• Task requirements: Copy every line from the records that holds the word "Silkscreen".
══════════════════════════════
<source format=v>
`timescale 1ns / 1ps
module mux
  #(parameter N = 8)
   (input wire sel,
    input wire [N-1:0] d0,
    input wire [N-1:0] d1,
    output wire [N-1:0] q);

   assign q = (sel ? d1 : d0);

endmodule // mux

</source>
══════════════════════════════
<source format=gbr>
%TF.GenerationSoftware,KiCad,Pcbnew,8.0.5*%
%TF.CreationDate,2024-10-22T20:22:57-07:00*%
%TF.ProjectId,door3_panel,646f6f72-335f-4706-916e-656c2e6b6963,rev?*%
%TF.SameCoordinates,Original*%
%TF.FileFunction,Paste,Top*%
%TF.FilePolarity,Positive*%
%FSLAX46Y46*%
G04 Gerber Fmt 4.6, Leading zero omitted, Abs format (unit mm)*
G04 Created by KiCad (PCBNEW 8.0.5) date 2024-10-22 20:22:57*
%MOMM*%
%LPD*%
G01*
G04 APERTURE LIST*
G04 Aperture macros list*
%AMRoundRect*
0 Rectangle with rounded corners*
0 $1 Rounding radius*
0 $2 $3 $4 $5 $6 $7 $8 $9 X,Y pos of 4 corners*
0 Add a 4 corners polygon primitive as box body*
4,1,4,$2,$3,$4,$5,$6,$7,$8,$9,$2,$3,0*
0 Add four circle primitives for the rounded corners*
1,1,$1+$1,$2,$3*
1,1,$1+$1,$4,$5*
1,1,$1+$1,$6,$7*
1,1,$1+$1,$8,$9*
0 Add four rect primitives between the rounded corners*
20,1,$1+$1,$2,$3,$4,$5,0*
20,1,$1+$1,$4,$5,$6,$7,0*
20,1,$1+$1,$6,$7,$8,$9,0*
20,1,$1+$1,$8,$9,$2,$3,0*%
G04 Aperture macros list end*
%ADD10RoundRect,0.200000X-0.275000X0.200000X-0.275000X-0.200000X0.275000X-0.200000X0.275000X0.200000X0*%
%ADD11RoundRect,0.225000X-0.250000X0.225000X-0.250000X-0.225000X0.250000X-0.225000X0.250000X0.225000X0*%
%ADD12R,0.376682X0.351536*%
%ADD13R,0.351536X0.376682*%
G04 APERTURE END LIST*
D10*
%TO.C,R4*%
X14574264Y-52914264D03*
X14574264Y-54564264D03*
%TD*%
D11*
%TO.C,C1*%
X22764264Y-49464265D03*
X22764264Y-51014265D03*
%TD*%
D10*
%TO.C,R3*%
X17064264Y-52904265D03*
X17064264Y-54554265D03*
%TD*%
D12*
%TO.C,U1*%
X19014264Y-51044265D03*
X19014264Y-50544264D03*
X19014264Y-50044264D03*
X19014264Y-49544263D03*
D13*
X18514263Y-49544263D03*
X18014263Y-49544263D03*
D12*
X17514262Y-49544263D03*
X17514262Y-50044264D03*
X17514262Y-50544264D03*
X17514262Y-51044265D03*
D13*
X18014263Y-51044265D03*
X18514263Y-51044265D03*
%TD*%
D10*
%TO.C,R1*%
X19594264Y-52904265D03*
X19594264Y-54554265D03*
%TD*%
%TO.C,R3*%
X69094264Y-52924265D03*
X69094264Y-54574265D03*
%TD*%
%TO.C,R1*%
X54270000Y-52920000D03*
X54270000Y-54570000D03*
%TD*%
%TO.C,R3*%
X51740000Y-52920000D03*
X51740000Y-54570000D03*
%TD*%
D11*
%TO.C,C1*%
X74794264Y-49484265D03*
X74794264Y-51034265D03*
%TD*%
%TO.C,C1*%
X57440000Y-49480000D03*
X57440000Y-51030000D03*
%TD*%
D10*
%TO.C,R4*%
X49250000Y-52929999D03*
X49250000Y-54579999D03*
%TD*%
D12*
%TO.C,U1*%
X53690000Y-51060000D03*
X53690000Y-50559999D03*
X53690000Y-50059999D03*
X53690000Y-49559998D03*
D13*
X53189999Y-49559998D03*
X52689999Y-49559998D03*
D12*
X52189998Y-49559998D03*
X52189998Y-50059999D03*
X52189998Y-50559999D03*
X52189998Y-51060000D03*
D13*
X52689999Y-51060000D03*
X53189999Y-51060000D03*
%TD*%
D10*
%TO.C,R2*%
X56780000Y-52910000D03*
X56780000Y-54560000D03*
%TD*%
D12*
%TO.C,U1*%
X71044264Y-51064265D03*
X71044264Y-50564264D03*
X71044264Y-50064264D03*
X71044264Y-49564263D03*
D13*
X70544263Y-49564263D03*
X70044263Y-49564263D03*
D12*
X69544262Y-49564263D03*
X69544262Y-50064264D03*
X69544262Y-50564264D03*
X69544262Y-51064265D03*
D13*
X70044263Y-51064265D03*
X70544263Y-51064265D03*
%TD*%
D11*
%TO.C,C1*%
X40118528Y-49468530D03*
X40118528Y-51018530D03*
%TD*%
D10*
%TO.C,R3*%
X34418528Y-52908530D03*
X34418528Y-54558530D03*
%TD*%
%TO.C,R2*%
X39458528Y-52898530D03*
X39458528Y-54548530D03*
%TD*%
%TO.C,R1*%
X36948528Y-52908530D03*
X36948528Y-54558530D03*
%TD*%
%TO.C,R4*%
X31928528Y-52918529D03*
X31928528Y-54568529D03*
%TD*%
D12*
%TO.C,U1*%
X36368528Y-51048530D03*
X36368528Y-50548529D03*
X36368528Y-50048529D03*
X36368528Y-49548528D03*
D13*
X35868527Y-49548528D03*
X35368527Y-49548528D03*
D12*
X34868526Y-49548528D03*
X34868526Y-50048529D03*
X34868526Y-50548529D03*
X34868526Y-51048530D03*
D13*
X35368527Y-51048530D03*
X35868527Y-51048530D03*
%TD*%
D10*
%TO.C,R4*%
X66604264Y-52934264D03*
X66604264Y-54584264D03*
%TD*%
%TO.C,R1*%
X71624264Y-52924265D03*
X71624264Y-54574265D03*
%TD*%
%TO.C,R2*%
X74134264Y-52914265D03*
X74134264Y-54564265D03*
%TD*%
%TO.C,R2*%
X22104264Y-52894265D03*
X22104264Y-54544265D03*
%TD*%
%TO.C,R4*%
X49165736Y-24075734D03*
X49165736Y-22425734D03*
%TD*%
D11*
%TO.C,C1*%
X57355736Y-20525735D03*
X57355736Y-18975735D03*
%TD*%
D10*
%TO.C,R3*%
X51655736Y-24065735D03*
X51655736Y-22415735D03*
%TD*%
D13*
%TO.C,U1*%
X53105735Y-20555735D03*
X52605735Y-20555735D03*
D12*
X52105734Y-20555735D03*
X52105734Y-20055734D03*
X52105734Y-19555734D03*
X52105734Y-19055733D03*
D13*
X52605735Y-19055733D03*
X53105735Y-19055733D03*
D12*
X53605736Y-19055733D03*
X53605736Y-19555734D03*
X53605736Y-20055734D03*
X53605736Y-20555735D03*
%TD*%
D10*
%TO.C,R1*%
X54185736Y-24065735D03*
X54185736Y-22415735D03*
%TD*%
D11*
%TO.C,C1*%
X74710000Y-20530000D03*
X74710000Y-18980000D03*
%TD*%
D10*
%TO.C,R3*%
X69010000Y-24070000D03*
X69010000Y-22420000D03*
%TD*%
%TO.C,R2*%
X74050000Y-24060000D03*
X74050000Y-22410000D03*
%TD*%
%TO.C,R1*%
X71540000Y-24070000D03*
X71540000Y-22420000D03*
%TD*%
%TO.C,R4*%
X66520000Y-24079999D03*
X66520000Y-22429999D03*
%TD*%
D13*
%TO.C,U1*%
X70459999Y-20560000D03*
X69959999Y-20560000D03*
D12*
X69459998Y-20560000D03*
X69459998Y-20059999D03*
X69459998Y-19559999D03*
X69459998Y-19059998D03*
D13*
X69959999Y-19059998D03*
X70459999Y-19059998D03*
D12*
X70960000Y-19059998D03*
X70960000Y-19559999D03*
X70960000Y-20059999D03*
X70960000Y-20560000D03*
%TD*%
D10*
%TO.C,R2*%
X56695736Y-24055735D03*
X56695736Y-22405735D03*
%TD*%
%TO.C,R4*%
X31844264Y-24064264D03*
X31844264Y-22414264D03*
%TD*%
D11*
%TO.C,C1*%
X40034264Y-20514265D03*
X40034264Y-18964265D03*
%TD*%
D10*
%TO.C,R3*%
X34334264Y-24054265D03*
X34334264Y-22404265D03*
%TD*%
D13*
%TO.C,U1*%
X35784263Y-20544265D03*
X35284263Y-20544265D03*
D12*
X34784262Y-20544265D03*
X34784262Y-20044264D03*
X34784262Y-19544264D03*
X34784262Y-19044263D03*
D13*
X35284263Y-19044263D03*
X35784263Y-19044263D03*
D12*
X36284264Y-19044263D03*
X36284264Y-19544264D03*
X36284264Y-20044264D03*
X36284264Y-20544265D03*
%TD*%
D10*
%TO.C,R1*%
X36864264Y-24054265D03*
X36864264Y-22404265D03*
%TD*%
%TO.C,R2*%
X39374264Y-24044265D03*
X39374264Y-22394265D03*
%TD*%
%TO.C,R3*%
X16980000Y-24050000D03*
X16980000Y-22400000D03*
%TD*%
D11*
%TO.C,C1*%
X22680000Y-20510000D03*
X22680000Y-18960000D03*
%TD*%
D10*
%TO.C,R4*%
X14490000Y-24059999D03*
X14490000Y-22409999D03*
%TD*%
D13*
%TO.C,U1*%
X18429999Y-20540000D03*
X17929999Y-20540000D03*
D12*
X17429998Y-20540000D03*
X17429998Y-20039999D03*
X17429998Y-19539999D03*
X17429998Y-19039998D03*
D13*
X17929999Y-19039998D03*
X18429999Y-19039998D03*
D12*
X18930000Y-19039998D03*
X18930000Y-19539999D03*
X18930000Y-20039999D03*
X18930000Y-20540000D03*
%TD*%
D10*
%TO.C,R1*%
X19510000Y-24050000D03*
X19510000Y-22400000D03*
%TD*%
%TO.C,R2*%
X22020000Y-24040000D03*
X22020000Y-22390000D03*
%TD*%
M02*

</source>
══════════════════════════════
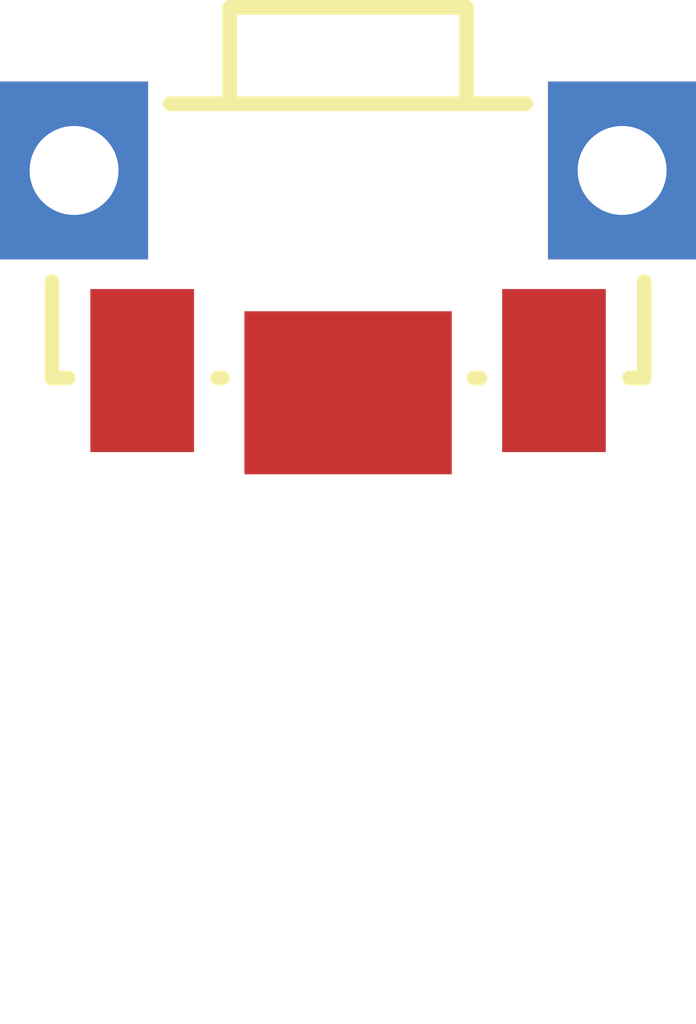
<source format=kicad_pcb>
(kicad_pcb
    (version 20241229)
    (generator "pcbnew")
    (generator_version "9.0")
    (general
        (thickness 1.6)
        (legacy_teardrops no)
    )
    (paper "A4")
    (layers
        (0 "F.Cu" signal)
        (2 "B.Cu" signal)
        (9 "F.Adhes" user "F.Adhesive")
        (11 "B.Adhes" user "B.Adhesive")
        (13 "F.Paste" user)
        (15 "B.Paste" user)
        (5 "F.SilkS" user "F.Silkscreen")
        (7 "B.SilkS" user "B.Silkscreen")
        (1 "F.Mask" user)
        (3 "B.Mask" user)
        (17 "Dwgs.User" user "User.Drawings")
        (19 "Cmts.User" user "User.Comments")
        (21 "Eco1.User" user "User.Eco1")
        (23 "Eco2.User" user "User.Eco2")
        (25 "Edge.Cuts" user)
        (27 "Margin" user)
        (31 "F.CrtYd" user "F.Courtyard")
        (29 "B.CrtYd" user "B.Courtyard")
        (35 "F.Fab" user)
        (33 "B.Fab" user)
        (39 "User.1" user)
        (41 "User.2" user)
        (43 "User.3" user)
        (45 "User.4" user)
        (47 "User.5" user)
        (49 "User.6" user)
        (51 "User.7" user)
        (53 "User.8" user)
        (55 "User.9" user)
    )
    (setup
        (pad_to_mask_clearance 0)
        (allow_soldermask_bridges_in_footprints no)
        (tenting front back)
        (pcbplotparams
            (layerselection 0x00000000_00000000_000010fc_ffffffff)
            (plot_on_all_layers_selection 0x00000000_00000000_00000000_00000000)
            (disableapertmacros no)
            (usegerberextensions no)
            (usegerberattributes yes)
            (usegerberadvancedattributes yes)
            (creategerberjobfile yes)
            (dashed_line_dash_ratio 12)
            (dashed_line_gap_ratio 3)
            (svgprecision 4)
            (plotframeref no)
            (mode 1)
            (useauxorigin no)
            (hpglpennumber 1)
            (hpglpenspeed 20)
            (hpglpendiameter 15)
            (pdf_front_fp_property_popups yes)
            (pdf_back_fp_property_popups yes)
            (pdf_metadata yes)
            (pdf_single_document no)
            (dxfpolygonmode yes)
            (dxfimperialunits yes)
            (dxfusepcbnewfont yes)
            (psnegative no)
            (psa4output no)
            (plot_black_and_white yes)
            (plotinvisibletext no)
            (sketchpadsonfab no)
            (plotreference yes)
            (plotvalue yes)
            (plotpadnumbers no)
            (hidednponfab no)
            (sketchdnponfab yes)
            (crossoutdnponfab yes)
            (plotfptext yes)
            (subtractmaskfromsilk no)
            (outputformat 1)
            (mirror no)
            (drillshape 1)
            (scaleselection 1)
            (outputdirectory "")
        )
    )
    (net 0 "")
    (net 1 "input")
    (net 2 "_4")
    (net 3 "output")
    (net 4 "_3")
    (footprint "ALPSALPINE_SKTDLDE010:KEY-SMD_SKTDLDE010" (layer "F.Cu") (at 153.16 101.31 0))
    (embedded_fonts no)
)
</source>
══════════════════════════════
• Result of the task:
        (5 "F.SilkS" user "F.Silkscreen")
        (7 "B.SilkS" user "B.Silkscreen")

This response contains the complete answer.